Cinquante après avoir tout fait pour contrecarrer la carrière du Concorde, les Etats-Unis semblent déterminer à bâtir leur propre programme d’avion commercial supersonique. La NASA vient en effet de notifier un contrat de 247,5 millions de dollars à la branche Skunk Works de Lockheed Martin pour la conception, la construction et les essais d’un démonstrateur, le 3 avril. Le développement de ce futur appareil, baptisé Low-Boom Flight Demonstrator (LBFD), entre dans le cadre du programme QueSST (Quiet Supersonic Technology) qui prépare le retour des vols commerciaux supersoniques grâce à une diminution drastique de leur empreinte sonore. Il doit voler en 2021.

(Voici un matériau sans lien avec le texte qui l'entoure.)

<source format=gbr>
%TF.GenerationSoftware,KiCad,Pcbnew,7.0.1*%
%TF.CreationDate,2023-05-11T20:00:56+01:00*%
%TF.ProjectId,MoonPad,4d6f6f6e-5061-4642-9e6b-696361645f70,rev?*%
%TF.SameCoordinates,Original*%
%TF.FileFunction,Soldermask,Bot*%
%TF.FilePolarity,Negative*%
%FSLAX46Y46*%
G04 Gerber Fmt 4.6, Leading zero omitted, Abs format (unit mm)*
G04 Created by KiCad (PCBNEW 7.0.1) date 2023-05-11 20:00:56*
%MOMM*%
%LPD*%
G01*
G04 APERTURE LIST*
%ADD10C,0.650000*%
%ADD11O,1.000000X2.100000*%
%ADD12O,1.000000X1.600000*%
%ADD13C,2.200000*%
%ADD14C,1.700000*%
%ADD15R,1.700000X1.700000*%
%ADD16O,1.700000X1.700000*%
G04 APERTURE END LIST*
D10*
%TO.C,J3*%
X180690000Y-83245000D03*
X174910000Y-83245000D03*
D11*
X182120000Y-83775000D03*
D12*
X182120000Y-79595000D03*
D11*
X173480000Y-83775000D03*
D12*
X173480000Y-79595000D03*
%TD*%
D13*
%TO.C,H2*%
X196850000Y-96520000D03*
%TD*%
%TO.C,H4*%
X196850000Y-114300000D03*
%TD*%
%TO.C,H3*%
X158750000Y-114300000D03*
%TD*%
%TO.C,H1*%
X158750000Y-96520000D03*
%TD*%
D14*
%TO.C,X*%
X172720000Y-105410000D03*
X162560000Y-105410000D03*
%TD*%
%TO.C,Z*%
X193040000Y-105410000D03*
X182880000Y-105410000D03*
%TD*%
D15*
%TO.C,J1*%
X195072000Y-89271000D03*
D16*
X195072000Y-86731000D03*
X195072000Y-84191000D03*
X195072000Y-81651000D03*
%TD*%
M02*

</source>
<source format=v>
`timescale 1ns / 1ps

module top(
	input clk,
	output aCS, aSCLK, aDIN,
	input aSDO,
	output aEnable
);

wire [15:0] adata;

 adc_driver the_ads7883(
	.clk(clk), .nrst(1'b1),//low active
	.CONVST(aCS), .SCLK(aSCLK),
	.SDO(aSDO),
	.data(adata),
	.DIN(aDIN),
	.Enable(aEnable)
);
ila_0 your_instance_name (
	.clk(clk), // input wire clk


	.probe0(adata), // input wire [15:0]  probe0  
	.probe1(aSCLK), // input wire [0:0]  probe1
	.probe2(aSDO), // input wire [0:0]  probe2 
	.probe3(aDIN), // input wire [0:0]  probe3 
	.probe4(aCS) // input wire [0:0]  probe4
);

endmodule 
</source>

Ce contrat vient confirmer celui signé début 2016 entre la NASA et Lockheed Martin, d’un montant de 20 millions de dollars, pour la conception préliminaire de cet avion expérimental (X-plane). Le LBFD sera de dimensions assez modestes, avec 28,7 m de long pour une envergure de seulement 9 m. Sa masse au décollage sera de 14 650 kg. Il ne pourra accueillir qu’un pilote, dans un poste de pilotage qui reprendra le design de la place arrière des T-38 utilisés par la NASA dans le cadre de l’entraînement des astronautes.
En termes de performances, l’objectif est d’atteindre un régime de croisière de Mach 1,42 à 55 000 ft (16 800 m), soit plus de 1 500 km/h. Son Mach maximal opérationnel sera de Mach 1,5, ce qui lui permettra de tutoyer les 1 600 km/h. Il sera équipé pour cela d’un seul moteur militaire, le General Electric F414 de 13 000 livres de poussée sèche, 22 000 livres avec la postcombustion.

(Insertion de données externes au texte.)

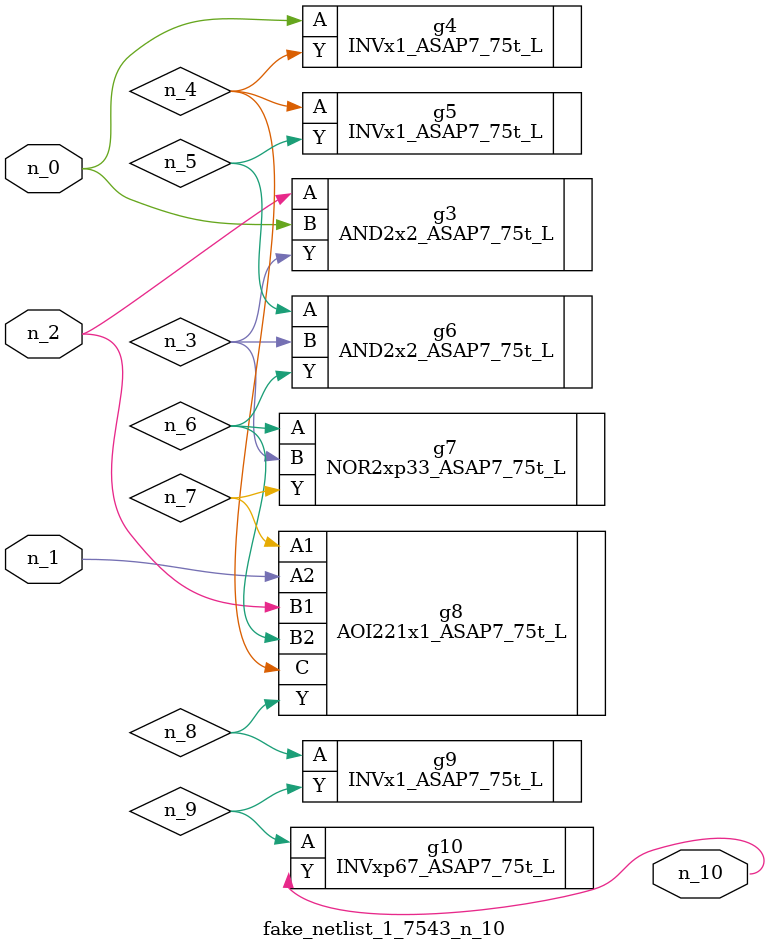
<source format=v>
module fake_netlist_1_7543_n_10 (n_1, n_2, n_0, n_10);
input n_1;
input n_2;
input n_0;
output n_10;
wire n_6;
wire n_4;
wire n_3;
wire n_9;
wire n_5;
wire n_7;
wire n_8;
AND2x2_ASAP7_75t_L g3 ( .A(n_2), .B(n_0), .Y(n_3) );
INVx1_ASAP7_75t_L g4 ( .A(n_0), .Y(n_4) );
INVx1_ASAP7_75t_L g5 ( .A(n_4), .Y(n_5) );
AND2x2_ASAP7_75t_L g6 ( .A(n_5), .B(n_3), .Y(n_6) );
NOR2xp33_ASAP7_75t_L g7 ( .A(n_6), .B(n_3), .Y(n_7) );
AOI221x1_ASAP7_75t_L g8 ( .A1(n_7), .A2(n_1), .B1(n_2), .B2(n_6), .C(n_4), .Y(n_8) );
INVx1_ASAP7_75t_L g9 ( .A(n_8), .Y(n_9) );
INVxp67_ASAP7_75t_L g10 ( .A(n_9), .Y(n_10) );
endmodule
</source>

Le bruit sera l’élément le plus regardé
Pour autant, la donnée la plus importante pour ce démonstrateur n’est pas la vitesse mais le bruit. L’avion doit présenter une empreinte sonore de 75 PLdB (niveau de décibel perçu) lors du passage du mur du son, soit un « battement de coeur supersonique au lieu d’un boom sonique » selon la terminologie employée par Lockheed Martin. Le démonstrateur reprendra pour cela les technologies et les configurations développées par la NASA, notamment sur l’efficacité aérodynamique, dans le cadre de son programme QueSST.
Avec ce nouveau contrat, Lockheed Martin va donc se lancer dans le design avancé du LBFD. La revue de conception critique (CDR) est prévue en 2019. Elle ouvrira la construction du démonstrateur dans les installations de Lockheed Martin à Palmdale (Californie). Le site accueillera aussi les premiers vols d’essais – identifiés comme la Phase 1 – qui seront réalisés par le constructeur américain, en 2021.
La Phase 2 s’ouvrira fin 2021, lorsque la NASA prendra livraison de l’avion dans son Centre de recherche en vol d’Armstrong (Californie). Elle mènera alors une campagne d’essais pour s’assurer que les performances sonores sont nominales, mais aussi que le LBFD est à même d’évoluer dans l’espace aérien national américain (NAS).
Vue d’artiste du LBFD devant le hangar des Skunk Works à Palmdale. © Lockheed Martin
Faire évoluer la réglementation
Si toutes les conditions sont remplies, la Phase 3 d’essais s’ouvrira mi-2022. Elle comprend notamment le survol d’agglomérations américaines, afin de collecter des données sur la réaction des populations environnantes. Quatre à six villes réparties à travers le pays devraient être ainsi concernées.
Ces données seront remises en 2025 aux autorités américaines (la FAA, qui interdit le vol supersonique dans le NAS en 1973) et internationales (l’OACI). Elles serviront de base de travail dans le but de faire évoluer la réglementation, afin d’ouvrir la voie au transport commercial supersonique.